Date: 2015-12-11 06:32 pm (UTC)
From: [identity profile] poliphilo.livejournal.com
Plague perhaps. Or malaria. But it didn't take much to kill people in the 17th century. You caught a chill, it turned to pneumonia- and that was the end of you.

Date: 2015-12-12 11:59 am (UTC)
ext_12726: (pebbles)
From: [identity profile] heleninwales.livejournal.com
Things like scarlet fever used to kill whole families of children at one time.

Date: 2015-12-12 12:09 pm (UTC)
From: [identity profile] poliphilo.livejournal.com
All the childhood diseases we now take in our stride used to be killers.
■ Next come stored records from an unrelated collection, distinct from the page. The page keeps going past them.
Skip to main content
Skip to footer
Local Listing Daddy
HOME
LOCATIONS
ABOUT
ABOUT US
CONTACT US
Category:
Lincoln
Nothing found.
Date: 2015-12-11 05:56 pm (UTC)
From: [identity profile] athenais.livejournal.com
Merrial is a lovely name. I've never heard it before.

John and I walk through country graveyards when we are in Wisconsin searching for family graves and see many examples like this of the youngest members of young families dying quite closely to each other. A heartbreaking summer for the Coates.

Date: 2015-12-11 06:38 pm (UTC)
From: [identity profile] poliphilo.livejournal.com
I suppose Merrial is an earlier form of Meryl.

There's a family plot at Cooling in North Kent which contains the graves of (I think) thirteen children from the one family. Dickens called it to mind when he was writing Great Expectations- only he cut the number of children to five because he didn't believe his readers would believe him if he gave the true number.